Trovare una figlia – Sinossi
Subito dopo la prima guerra mondiale, il soldato Raphaël (Raphaël Thiéry), torna a casa per raggiungere il luogo dove aveva lasciato la sua amata. Al suo posto troverà una figlia ancora piccolissima, Juliette, cresciuta da una donna, Adeline (Noémie Lvovsky), che offre anche all’uomo un posto dove stare nella fattoria dove quasi tutto il film si svolgerà.
Juliette vive in mezzo alla natura e ha una sensibilità spiccata, è appassionata di canto e musica e non lascia mai il padre, verso cui nutre un grande amore. Raphaël è un uomo buono ma molto sfortunato, che intaglia giocattoli in legno e protegge la figlia da chi potrebbe farle del male, da chi tempo addietro ha fatto del male a sua madre.
Le vele scarlatte sono frutto di una profezia, il simbolo di un viaggio, della crescita della ragazza e del suo futuro lontano da lì. Il folklore e il misticismo della terra e del femminile rivivono nel percorso della Juliette che diventa donna (l’esordiente Juliette Jouan), si innamora e trova la sua strada.
La forza visiva di un racconto che vuole rimanere semplice
La passione per le immagini d’archivio non è nuova nella produzione di Pietro Marcello e anche qui (come nel suo precedente Martin Eden, 2019) la ricercatezza di flash visivi e di tasselli da intersecare alla storia di finzione produce un coinvolgimento emotivo e visivo legato proprio alla poesia finale di tale accostamento.
Emerge l’amore per gli archivi dell’autore, che è poi un sentimento di rispetto e devozione per la nostra storia visuale: ne Le vele scarlatte filmati d’epoca girati negli stessi luoghi della crescita di Juliette si mischiano alle riprese attuali.

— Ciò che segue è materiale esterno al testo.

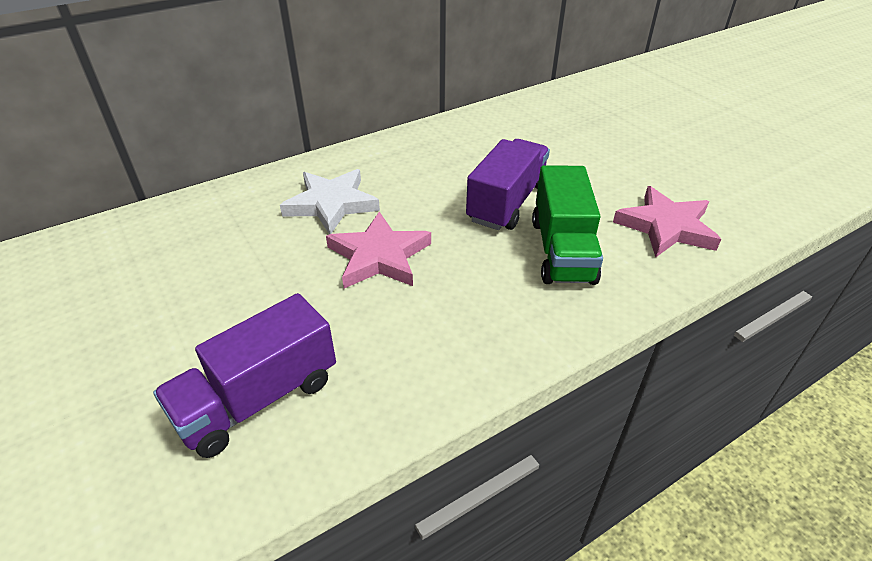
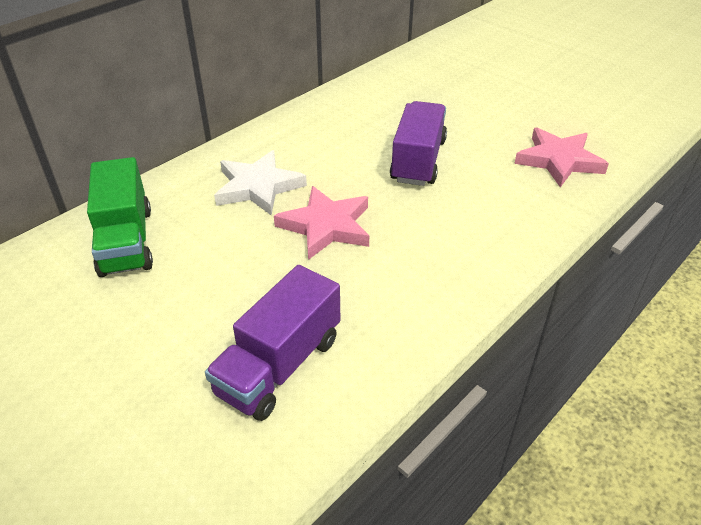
camera: 15 degrees left, 0 degrees up
(562, 250) = (482, 194): green truck -> green truck (126, 241)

La sovrapposizione rivela anche vari omaggi al cinema, come ad esempio con l’inserimento di alcune immagini tratte del film di Julien Duvivier Au Bonheur des dames (1930). In molti momenti la ricostruzione storica è affidata proprio alla vera Storia, che emerge tra le sequenze per dare a chi guarda quelle suggestioni. Il risultato è un coinvolgimento immediato, semplice e diretto.

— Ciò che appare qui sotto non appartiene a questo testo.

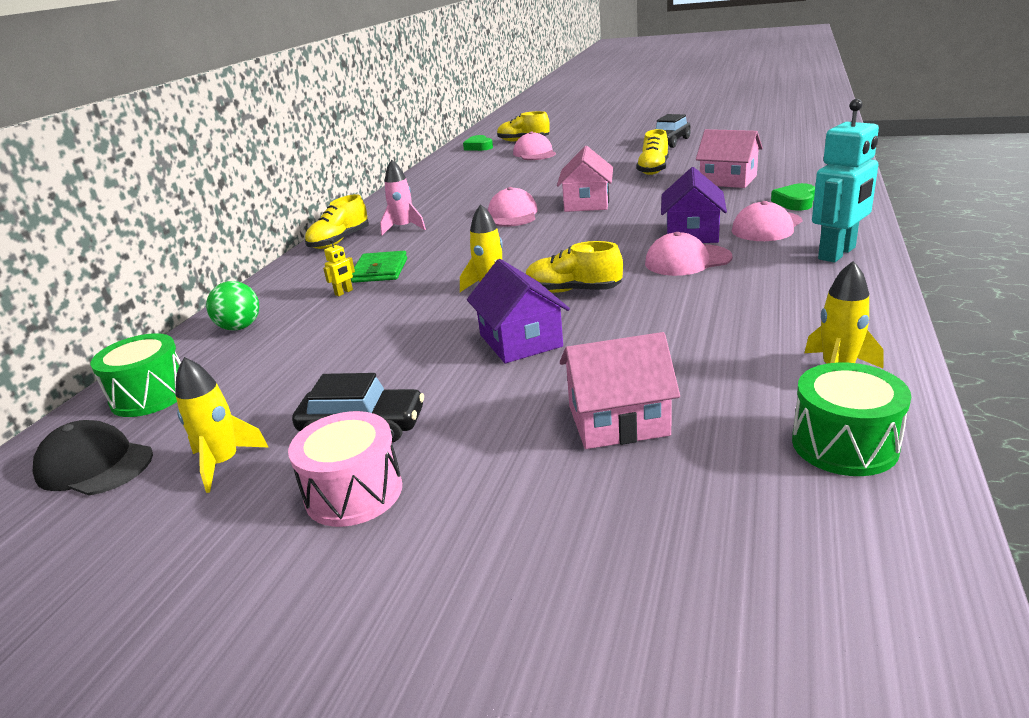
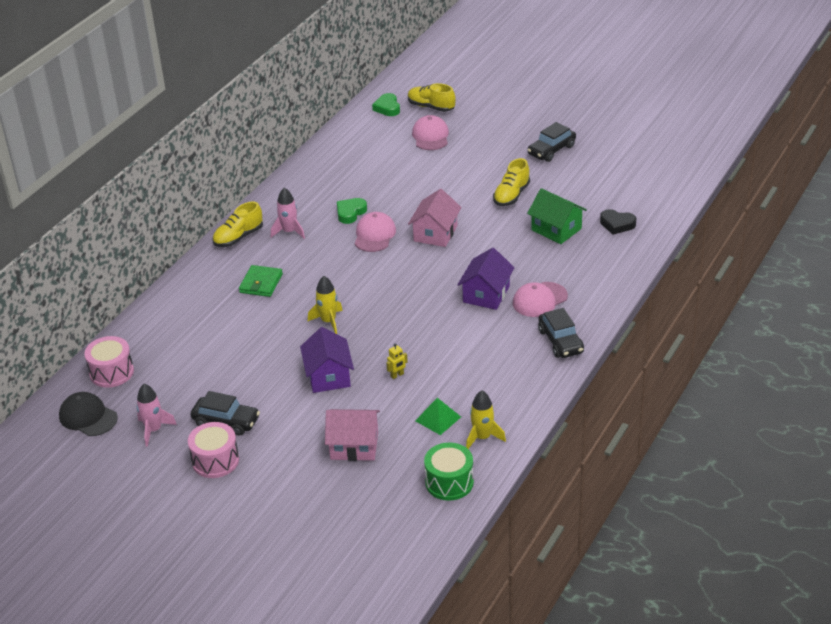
camera: 10 degrees right, 10 degrees up
(150, 395) = (111, 372): green drum -> pink drum
(224, 463) = (154, 430): yellow rocket -> pink rocket
(240, 327) = (163, 323): green ball -> none
(344, 292) = (233, 302): yellow robot -> yellow robot (397, 375)
(573, 291) = (378, 338): yellow shoe -> none
(687, 260) = (464, 324): pink cap -> none
(728, 180) = (556, 229): pink house -> green house
(738, 359) = (438, 418): none -> green pyramid
(793, 168) = (617, 224): none -> black heart
(795, 202) = (581, 274): green heart -> green heart (350, 213)
(837, 253) = (560, 341): turquoise robot -> black car

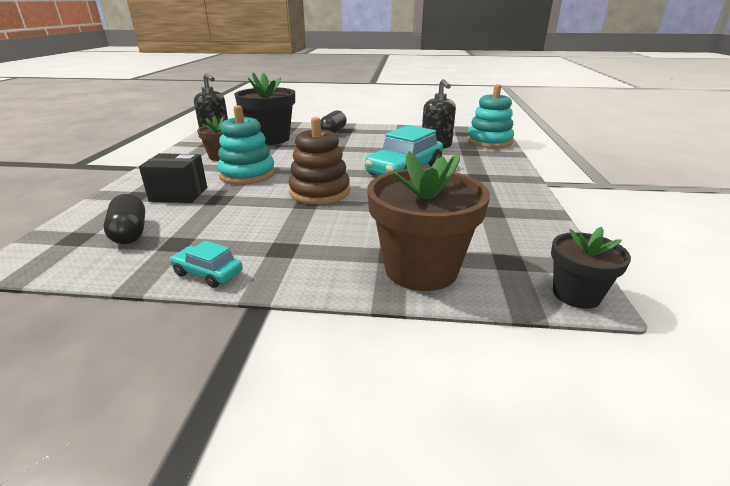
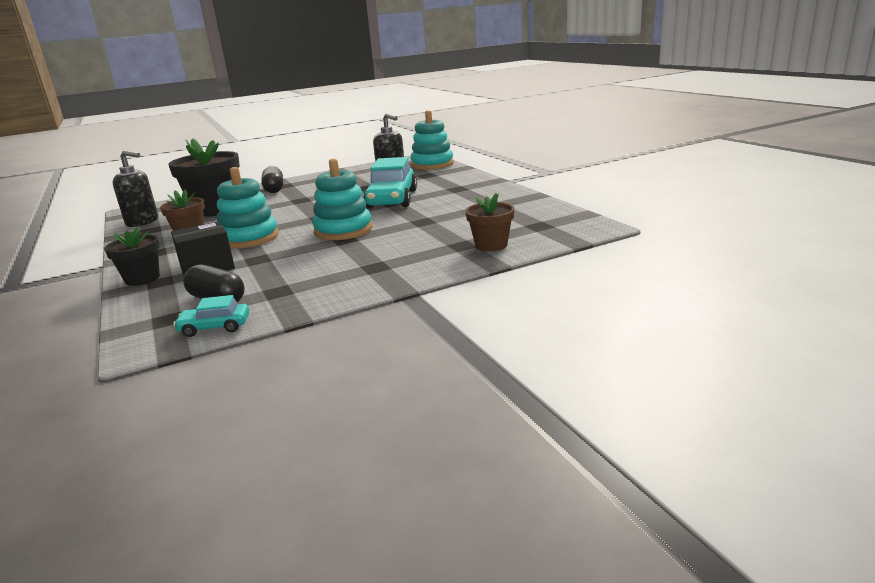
camera: 30 degrees left, 5 degrees down
(208, 273) = (342, 294): turquoise car -> turquoise car (215, 327)
(319, 192) = (343, 230): brown stacking toy -> turquoise stacking toy
(421, 269) = (491, 245): brown flower pot -> brown flower pot, size x0.56
(576, 294) = (593, 228): black flower pot -> black flower pot (142, 279)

Rileggere il passato attraverso le idee del presente
Parlare di emancipazione femminile suona quasi retorico, ma non nel contesto scritto per il film in cui Pietro Marcello inserisce un’attualizzazione della novella di cento anni fa. A differenza del testo di Grin, la madre di Juliette non muore di polmonite ma in seguito a uno stupro. Nella stessa ottica anche il personaggio dell’aviatore Jean (Louis Garrel), di cui la protagonista si innamora, è molto diverso dal libro.

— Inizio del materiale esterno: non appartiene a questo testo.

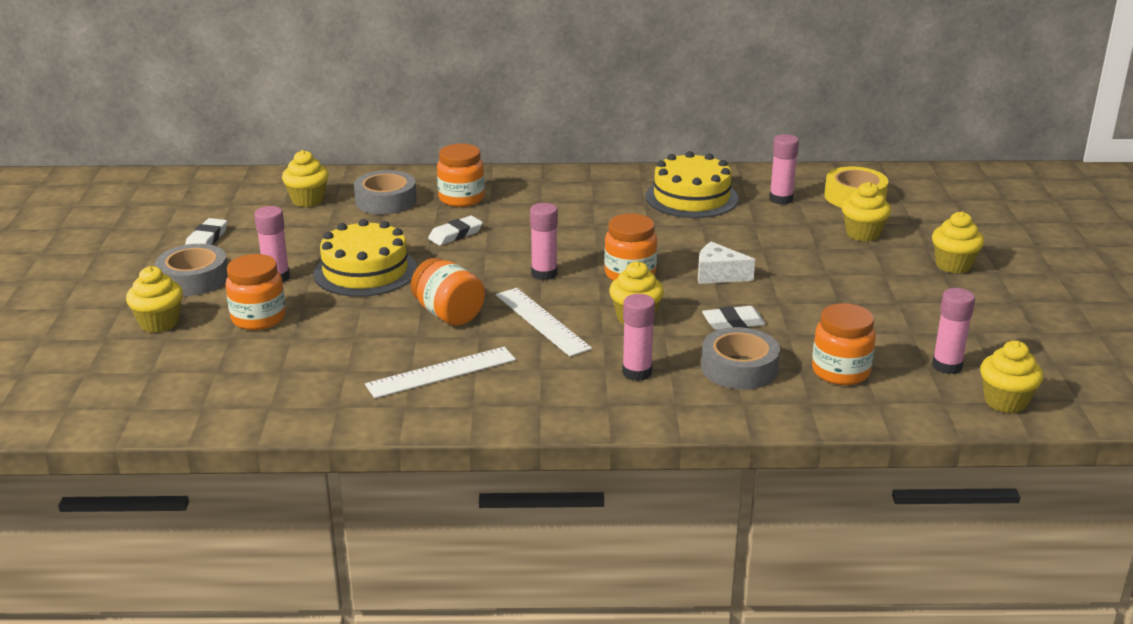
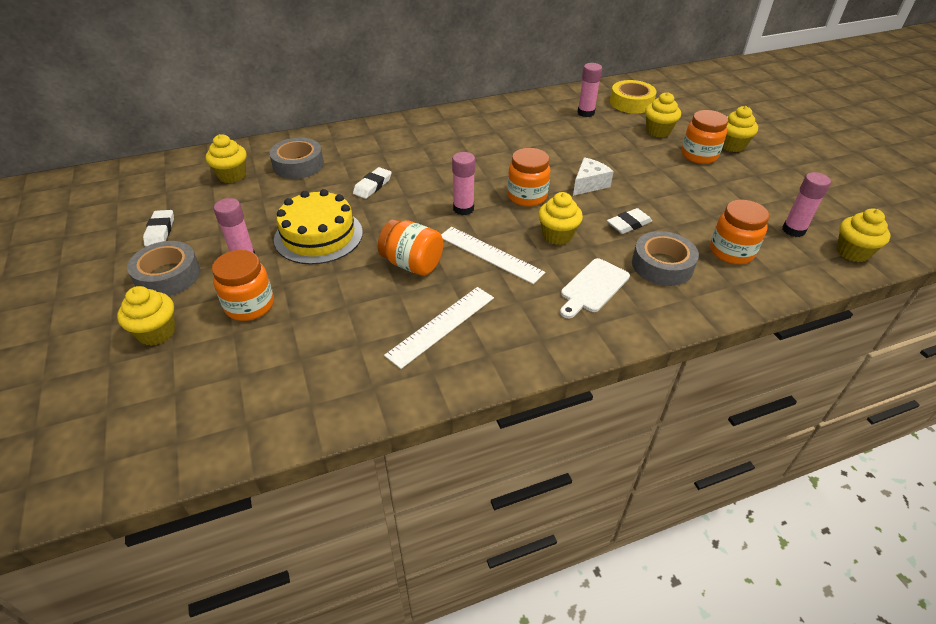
camera: 20 degrees left, 15 degrees up
(461, 198) = (358, 152): orange jar -> orange jar (699, 155)
(637, 372) = (593, 287): pink glue stick -> white cutting board
(691, 197) = (525, 122): yellow cake -> none
(718, 275) = (589, 184): white cheese -> white cheese turned 135 degrees clockwise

Nell’ambientazione viva e quasi incantata che ospita la crescita di Juliette, le donne sono la forza che governa il destino del mondo. Sono “streghe” che poggiano piedi nudi sull’erba bagnata, sono in contatto con la natura e hanno visioni di ciò che succederà, come la maga del bosco che per la prima volta le menzionerà le vele scarlatte. La potenza del film sta nella semplicità dello sguardo, femminile e leggero, ma anche mistico e poetico, quello di Juliette che decide come vivere.